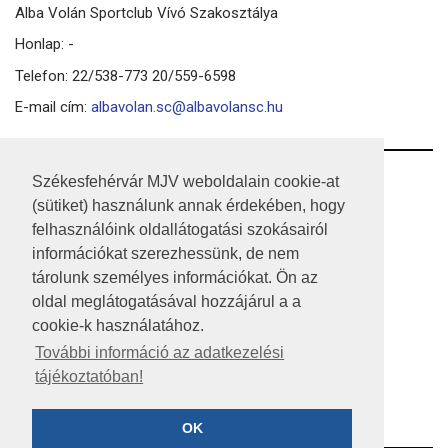
Alba Volán Sportclub Vívó Szakosztálya
Honlap: -
Telefon: 22/538-773 20/559-6598
E-mail cím:
albavolan.sc@albavolansc.hu
RSS
Székesfehérvár MJV weboldalain cookie-at
(sütiket) használunk annak érdekében, hogy
A HONLAP 2017.03.31-I ÁLLAPOTA
felhasználóink oldallátogatási szokásairól
információkat szerezhessünk, de nem
JOGI NYILATKOZAT
tárolunk személyes információkat. Ön az
IMPRESSZUM
oldal meglátogatásával hozzájárul a a
cookie-k használatához.
MÉDIAAJÁNLAT
További információ az adatkezelési
tájékoztatóban!
KÖZÉRDEKŰ ADATOK
ADATVÉDELEM
OK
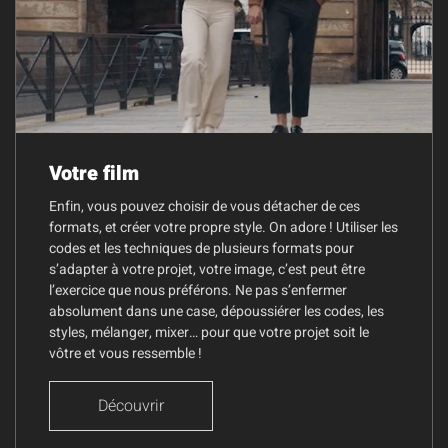
Votre film
Enfin, vous pouvez choisir de vous détacher de ces
formats, et créer votre propre style. On adore ! Utiliser les
codes et les techniques de plusieurs formats pour
s’adapter à votre projet, votre image, c’est peut être
l’exercice que nous préférons. Ne pas s’enfermer
absolument dans une case, dépoussiérer les codes, les
styles, mélanger, mixer… pour que votre projet soit le
vôtre et vous ressemble !
Découvrir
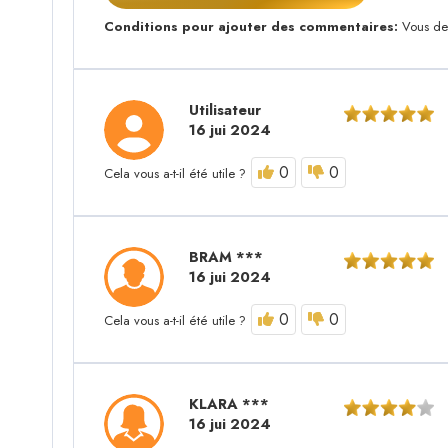
Conditions pour ajouter des commentaires:
Vous dev
Utilisateur
16 jui 2024
0
0
Cela vous a-t-il été utile ?
BRAM ***
16 jui 2024
0
0
Cela vous a-t-il été utile ?
KLARA ***
16 jui 2024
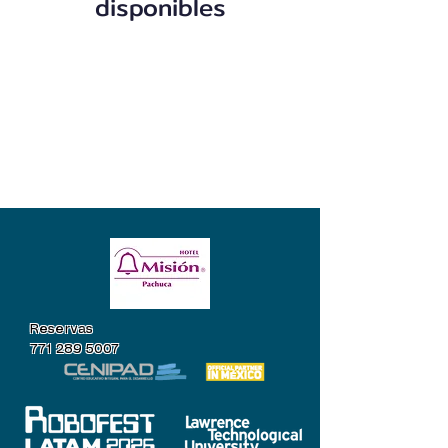
disponibles
Reservas
771 289 5007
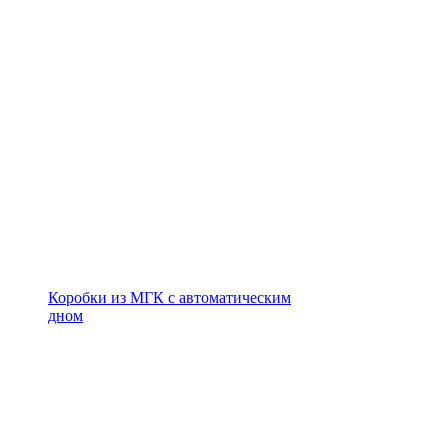
Коробки из МГК с автоматическим
дном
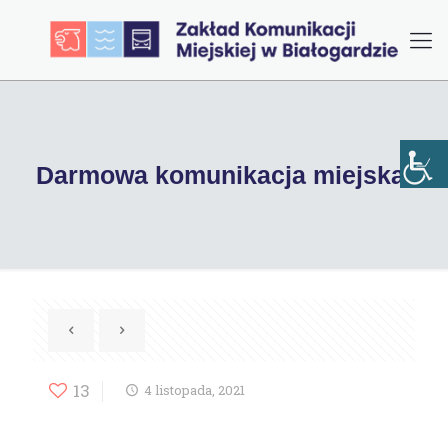
Darmowa komunikacja miejska.
13
4 listopada, 2021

*-*-*

### [Work instruction]
Reproduce every line of text in the records above verbatim and in the same order. Omit the picture markers.

### [Final answer]
Alba Volán Sportclub Vívó Szakosztálya
Honlap: -
Telefon: 22/538-773 20/559-6598
E-mail cím:
albavolan.sc@albavolansc.hu
RSS
Székesfehérvár MJV weboldalain cookie-at
(sütiket) használunk annak érdekében, hogy
A HONLAP 2017.03.31-I ÁLLAPOTA
felhasználóink oldallátogatási szokásairól
információkat szerezhessünk, de nem
JOGI NYILATKOZAT
tárolunk személyes információkat. Ön az
IMPRESSZUM
oldal meglátogatásával hozzájárul a a
cookie-k használatához.
MÉDIAAJÁNLAT
További információ az adatkezelési
tájékoztatóban!
KÖZÉRDEKŰ ADATOK
ADATVÉDELEM
OK
Votre film
Enfin, vous pouvez choisir de vous détacher de ces
formats, et créer votre propre style. On adore ! Utiliser les
codes et les techniques de plusieurs formats pour
s’adapter à votre projet, votre image, c’est peut être
l’exercice que nous préférons. Ne pas s’enfermer
absolument dans une case, dépoussiérer les codes, les
styles, mélanger, mixer… pour que votre projet soit le
vôtre et vous ressemble !
Découvrir
Conditions pour ajouter des commentaires:
Vous dev
Utilisateur
16 jui 2024
0
0
Cela vous a-t-il été utile ?
BRAM ***
16 jui 2024
0
0
Cela vous a-t-il été utile ?
KLARA ***
16 jui 2024
disponibles
Reservas
771 289 5007
Коробки из МГК с автоматическим
дном
Darmowa komunikacja miejska.
13
4 listopada, 2021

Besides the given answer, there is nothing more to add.